Reading passage –
For me at least, this “esthetic ideal” is not some static image that one aims to achieve in the future, but a way of living the time now into the future. Eihei Dogen comes as close to expressing it in words as anything I’ve come across:

A buddha’s practice is to practice in the same manner as the entire earth and all beings. If it is not practice with all beings, it is not a buddha’s practice. This being so, from the moment of arousing the aspiration for enlightenment to the moment of attaining enlightenment, all buddhas realize and practice the way together with the entire earth and all beings.

Dogen, SBGZ ‘Yuibutsu yobutsu’ (Tanahashi 2010, 880-1)

So is this moment a turning point? Yes, but not a discontinuity in what Dogen calls continuous practice. The earth and all beings continue to turn.

Pure Science and the Anthropocene

The further we go into the Anthropocene epoch, the sharper the paradoxes become. The disastrous effects of human impact on the Earth become more predictable, the predictions of climate science are being fulfilled even faster than expected, yet the future of humanity seems ever more uncertain. The damage we do is accelerating even over the brief span of a decade, which is hardly an eyeblink of geological time, while our efforts to mitigate it lag even further behind what is needed, while ecological, economic and sociopolitical disasters overtake us almost daily. Having inadvertently caused the extinction of so many other life forms, we seem unable to ensure our own survival, let alone our well-being.

This situation raises some deep questions, deeper than the question of how long Homo sapiens will survive. Why should this species survive? Does humanity have some greater mission or purpose than consuming the planet? Is it just to reproduce our kind in the hope that future generations will be wiser and happier than we are? That would seem to be the humanistic hope; but is it realistic? And whether it’s realistic or not, is that the best we can do with our human lives?

Dataset extract –
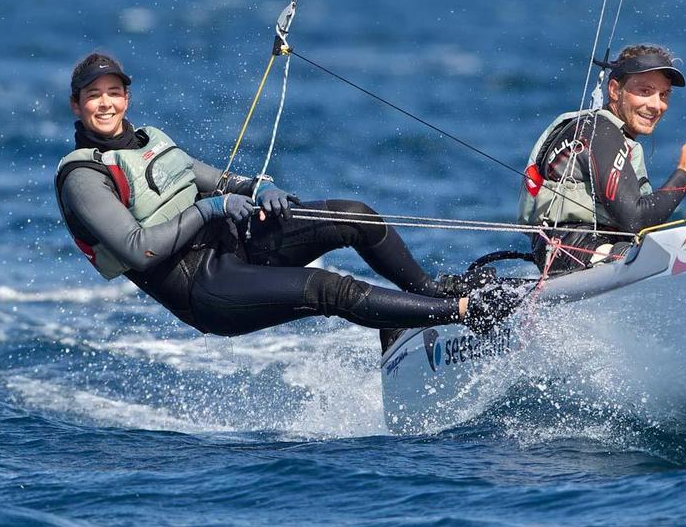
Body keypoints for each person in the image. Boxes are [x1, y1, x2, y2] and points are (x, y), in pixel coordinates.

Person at [55, 52, 514, 337]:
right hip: (203, 287)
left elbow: (217, 181)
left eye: (114, 92)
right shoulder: (82, 177)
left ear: (127, 98)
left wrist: (259, 186)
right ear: (77, 105)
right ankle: (463, 312)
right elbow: (142, 248)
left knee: (356, 216)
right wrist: (211, 208)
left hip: (235, 245)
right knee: (330, 289)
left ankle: (426, 294)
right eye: (94, 96)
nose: (106, 103)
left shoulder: (149, 138)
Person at [518, 43, 686, 273]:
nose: (656, 105)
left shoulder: (602, 130)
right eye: (645, 91)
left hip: (571, 252)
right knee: (656, 257)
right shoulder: (601, 133)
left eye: (664, 94)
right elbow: (637, 221)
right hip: (576, 250)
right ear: (614, 90)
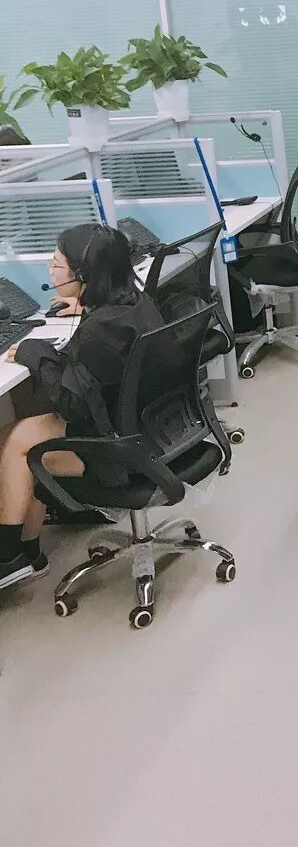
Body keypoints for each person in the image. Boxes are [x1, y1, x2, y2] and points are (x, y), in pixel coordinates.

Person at [0, 224, 160, 591]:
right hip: (150, 431)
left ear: (85, 276)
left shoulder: (102, 330)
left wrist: (34, 352)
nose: (50, 270)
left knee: (18, 441)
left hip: (117, 454)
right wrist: (85, 306)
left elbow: (72, 402)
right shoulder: (133, 303)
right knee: (19, 427)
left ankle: (10, 557)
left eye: (57, 264)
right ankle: (28, 551)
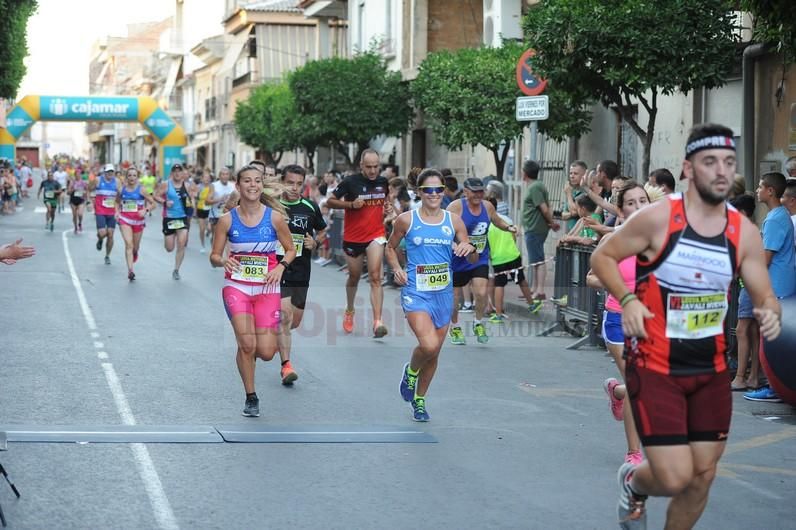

Task to complete –
In the passage on Dogen and the Anthropocene, which kinds of disasters are said to overtake us almost daily? List them all.

Answer to this problem –
ecological, economic, sociopolitical